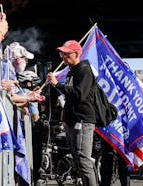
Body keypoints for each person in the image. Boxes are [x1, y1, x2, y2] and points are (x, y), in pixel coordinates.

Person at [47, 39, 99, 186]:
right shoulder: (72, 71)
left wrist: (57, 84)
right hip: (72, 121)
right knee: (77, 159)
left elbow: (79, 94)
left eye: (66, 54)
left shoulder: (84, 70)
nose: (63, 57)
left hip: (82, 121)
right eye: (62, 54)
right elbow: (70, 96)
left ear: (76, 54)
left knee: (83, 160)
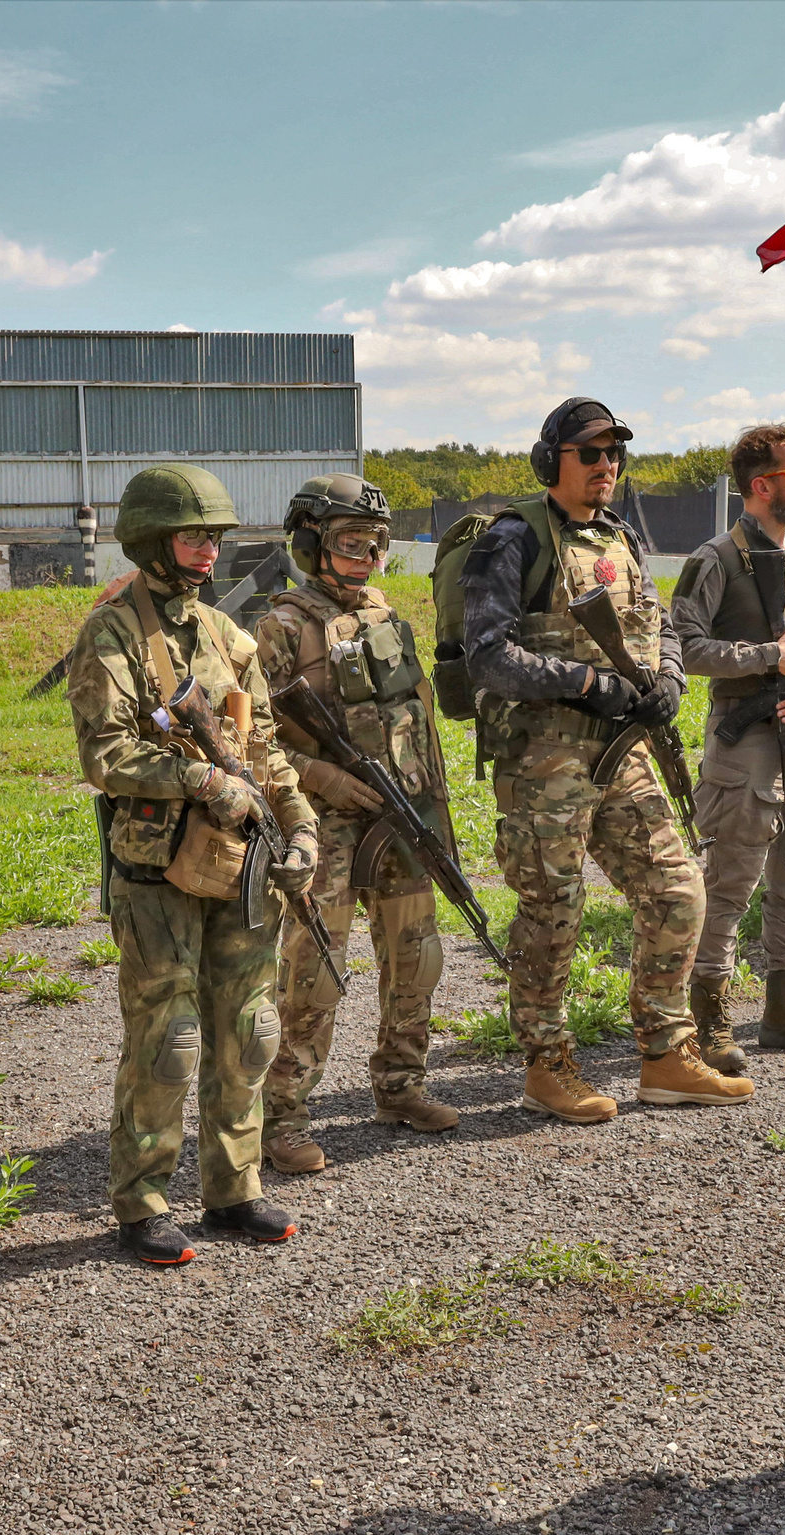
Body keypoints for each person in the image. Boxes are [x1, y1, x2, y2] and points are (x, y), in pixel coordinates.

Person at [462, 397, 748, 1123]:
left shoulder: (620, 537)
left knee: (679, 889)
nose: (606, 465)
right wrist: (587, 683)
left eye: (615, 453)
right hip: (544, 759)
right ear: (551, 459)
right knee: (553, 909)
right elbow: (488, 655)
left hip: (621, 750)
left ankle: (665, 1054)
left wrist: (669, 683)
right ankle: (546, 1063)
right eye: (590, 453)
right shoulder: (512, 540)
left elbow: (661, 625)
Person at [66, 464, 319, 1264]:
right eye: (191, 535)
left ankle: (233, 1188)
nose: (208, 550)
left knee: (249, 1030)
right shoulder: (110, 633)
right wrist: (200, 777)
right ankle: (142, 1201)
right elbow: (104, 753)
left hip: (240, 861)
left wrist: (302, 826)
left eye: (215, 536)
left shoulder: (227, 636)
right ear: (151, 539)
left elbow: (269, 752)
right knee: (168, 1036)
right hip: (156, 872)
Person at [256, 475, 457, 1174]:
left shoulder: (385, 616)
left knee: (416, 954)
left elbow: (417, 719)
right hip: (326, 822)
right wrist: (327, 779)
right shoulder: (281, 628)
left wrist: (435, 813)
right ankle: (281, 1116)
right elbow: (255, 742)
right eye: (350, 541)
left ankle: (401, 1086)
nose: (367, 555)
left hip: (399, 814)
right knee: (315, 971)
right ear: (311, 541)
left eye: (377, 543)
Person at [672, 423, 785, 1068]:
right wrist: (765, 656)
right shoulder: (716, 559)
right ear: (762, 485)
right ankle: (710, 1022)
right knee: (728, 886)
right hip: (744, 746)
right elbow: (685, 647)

* * *

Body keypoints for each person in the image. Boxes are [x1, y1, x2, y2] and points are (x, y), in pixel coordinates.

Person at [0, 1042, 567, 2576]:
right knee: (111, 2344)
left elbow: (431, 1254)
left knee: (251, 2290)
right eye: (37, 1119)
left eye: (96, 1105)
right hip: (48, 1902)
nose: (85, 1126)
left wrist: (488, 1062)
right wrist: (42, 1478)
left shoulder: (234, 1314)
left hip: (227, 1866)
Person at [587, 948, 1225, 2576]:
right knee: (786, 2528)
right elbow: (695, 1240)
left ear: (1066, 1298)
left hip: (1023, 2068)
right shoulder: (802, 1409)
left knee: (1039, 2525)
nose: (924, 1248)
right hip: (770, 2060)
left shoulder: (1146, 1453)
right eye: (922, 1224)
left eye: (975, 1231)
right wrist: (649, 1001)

==

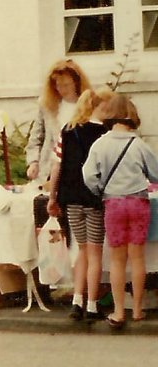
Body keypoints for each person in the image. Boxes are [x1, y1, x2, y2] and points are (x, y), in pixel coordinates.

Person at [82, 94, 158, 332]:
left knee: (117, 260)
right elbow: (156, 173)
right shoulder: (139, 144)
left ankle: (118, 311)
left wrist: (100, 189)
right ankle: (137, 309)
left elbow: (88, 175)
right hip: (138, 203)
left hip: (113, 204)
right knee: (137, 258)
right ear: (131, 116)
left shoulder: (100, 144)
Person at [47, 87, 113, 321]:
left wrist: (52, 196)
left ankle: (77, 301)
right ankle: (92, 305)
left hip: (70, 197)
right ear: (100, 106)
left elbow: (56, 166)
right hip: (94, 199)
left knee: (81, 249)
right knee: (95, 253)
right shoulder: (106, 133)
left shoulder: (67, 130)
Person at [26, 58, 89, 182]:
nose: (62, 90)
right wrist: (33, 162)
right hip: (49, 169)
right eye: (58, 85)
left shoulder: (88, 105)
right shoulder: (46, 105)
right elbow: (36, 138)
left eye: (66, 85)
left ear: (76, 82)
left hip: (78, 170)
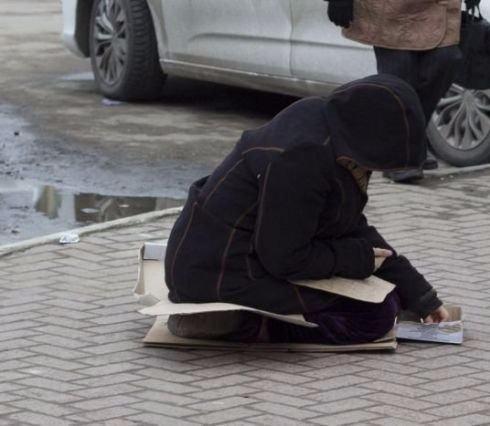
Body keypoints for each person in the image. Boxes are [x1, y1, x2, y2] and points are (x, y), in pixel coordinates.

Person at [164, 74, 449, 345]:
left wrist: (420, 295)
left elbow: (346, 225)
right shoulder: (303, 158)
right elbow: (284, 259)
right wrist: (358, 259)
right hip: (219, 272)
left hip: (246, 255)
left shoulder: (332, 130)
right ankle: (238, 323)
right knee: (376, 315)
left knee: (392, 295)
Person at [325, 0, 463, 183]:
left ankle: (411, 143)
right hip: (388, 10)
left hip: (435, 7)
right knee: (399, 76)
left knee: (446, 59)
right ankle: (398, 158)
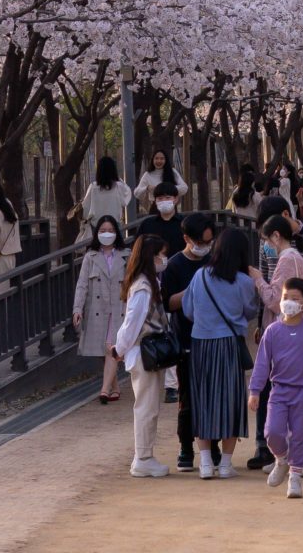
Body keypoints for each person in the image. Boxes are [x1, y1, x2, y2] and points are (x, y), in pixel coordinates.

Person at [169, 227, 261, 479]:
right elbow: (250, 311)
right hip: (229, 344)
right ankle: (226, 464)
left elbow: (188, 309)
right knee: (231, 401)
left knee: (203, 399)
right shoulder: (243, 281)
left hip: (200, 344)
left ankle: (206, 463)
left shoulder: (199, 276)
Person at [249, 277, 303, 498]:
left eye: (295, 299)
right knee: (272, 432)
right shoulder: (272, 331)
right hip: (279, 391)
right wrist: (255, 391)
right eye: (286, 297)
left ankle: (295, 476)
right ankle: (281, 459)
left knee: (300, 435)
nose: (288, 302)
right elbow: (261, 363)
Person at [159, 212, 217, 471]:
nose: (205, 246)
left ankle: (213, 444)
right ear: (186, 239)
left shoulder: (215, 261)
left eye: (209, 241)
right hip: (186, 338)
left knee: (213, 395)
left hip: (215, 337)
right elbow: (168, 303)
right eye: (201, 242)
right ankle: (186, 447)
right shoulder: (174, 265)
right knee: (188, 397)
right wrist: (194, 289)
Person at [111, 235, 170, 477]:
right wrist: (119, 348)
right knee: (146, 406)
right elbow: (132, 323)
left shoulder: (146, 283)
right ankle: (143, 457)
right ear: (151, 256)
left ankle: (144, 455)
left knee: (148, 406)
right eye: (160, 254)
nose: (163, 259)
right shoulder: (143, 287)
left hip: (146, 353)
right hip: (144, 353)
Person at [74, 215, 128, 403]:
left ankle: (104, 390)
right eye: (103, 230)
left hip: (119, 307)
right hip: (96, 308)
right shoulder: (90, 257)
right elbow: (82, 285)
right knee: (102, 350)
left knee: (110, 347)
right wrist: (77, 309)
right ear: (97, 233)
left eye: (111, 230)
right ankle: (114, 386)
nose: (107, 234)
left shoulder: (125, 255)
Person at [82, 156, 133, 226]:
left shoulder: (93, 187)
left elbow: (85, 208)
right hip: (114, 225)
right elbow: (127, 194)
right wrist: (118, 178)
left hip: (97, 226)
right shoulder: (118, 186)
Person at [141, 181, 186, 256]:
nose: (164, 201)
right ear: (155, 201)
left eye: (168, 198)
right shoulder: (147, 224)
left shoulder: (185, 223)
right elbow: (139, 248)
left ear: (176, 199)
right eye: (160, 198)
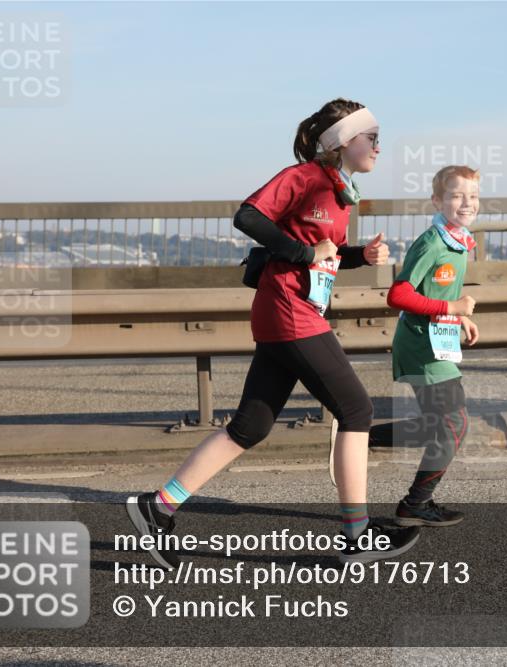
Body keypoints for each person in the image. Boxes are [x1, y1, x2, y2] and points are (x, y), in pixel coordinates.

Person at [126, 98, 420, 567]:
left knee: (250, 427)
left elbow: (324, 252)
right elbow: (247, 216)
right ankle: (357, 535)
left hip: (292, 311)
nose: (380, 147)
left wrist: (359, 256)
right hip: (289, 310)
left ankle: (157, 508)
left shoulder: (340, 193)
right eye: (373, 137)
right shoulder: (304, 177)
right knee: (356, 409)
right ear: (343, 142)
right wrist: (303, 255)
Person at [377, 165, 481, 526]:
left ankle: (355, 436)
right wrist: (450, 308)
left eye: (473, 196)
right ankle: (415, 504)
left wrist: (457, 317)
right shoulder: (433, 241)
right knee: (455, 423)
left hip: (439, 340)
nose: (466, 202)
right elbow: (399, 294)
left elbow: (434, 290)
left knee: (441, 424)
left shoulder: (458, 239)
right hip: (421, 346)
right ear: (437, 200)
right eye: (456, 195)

#### Instructions to follow:
The expected output is exactly the lines of the listing above between the line holding "right shoulder: (716, 559)" and the line holding "right elbow: (685, 647)", inclusive.

#### Reply to the exercise:
right shoulder: (716, 559)
right ear: (762, 485)
right ankle: (710, 1022)
right knee: (728, 886)
right hip: (744, 746)
right elbow: (685, 647)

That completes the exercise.